* Raw data *
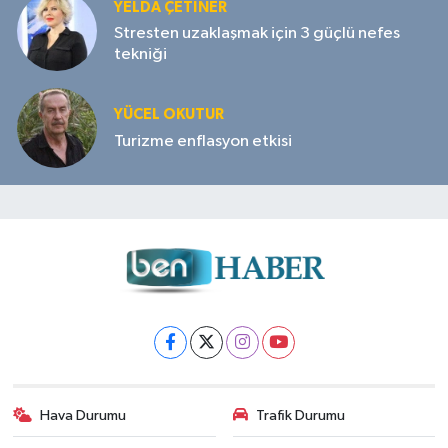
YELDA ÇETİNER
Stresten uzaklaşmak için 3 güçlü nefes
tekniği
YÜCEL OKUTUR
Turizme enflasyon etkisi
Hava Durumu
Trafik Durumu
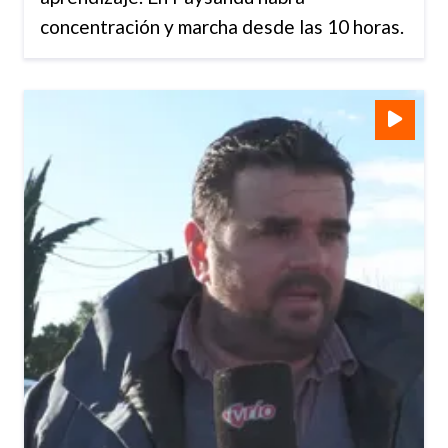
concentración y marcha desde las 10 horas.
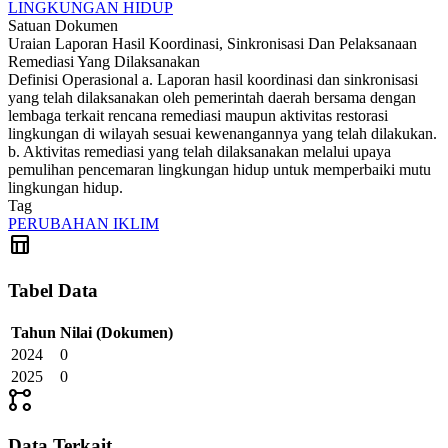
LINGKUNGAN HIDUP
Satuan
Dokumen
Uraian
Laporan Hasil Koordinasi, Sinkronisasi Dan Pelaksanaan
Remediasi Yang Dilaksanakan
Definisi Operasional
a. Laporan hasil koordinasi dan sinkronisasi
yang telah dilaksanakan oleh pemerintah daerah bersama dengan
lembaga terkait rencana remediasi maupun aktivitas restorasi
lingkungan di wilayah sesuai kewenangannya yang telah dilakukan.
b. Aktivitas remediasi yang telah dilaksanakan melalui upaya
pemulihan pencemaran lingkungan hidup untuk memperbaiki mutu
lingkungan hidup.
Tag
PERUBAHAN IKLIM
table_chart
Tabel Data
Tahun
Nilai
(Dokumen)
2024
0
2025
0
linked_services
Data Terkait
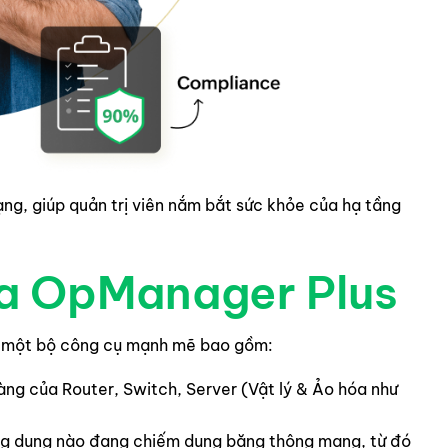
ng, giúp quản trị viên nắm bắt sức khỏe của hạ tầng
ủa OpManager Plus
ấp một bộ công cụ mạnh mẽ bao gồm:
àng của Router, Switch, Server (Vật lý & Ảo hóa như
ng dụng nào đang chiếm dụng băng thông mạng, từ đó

* What to work on *
Look above for the line holding "a. Laporan hasil koordinasi dan sinkronisasi" and the line holding "b. Aktivitas remediasi", then output exactly those two lines and every line between them, nothing more.

* Solution *
a. Laporan hasil koordinasi dan sinkronisasi
yang telah dilaksanakan oleh pemerintah daerah bersama dengan
lembaga terkait rencana remediasi maupun aktivitas restorasi
lingkungan di wilayah sesuai kewenangannya yang telah dilakukan.
b. Aktivitas remediasi yang telah dilaksanakan melalui upaya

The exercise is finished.